Essentially, the Dirichlet Probability Distribution can be used to simulate "customers entering a restaurant and deciding whether to sit at empty table vs. a non-empty table relative to current seating arrangement at the restaurant" (Chinese Restaurant Process). In this analogy, individual data points are considered as "customers", and the number of clusters are considered as "tables" - individual data points are probabilistically assigned to existing or new clusters in such a way that so that total number of clusters does not need to be specified in the beginning.
My Question: What are the advantages of doing this compared to the standard methods used to decide the number of clusters such as a "elbow plot" or a "silhouette plot"?
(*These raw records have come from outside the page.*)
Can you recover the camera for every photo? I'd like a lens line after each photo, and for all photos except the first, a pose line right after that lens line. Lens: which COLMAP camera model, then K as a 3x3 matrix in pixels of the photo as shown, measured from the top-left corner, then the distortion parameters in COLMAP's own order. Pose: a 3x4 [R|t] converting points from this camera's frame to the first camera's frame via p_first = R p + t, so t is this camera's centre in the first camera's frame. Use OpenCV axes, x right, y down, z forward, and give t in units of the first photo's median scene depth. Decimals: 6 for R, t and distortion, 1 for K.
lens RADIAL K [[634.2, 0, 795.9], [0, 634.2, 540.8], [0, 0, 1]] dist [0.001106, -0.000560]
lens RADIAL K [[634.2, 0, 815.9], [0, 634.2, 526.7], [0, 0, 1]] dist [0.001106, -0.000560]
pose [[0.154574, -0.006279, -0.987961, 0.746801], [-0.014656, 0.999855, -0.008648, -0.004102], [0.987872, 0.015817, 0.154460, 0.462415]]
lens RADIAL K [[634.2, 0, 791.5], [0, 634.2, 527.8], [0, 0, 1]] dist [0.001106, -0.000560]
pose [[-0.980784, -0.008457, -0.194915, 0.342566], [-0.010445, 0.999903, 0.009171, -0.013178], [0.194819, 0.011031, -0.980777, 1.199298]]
Does anyone know why such complicated Bayesian Non-Parametric methods (Dirichlet Distribution via Chinese Restaurant Process) need to be used to infer the true number of clusters in a dataset, compared to the more standard methods?
Are these Bayesian Non-Parametric methods more "powerful" in higher dimensional data compared to the standard methods? Do the Bayesian Non-Parametric methods allow you to place "probabilistic uncertainty" on the number of clusters? Do the Bayesian Non-Parametric methods attempt to better account for the fact that new data might not belong to any of the existing clusters?
Thanks!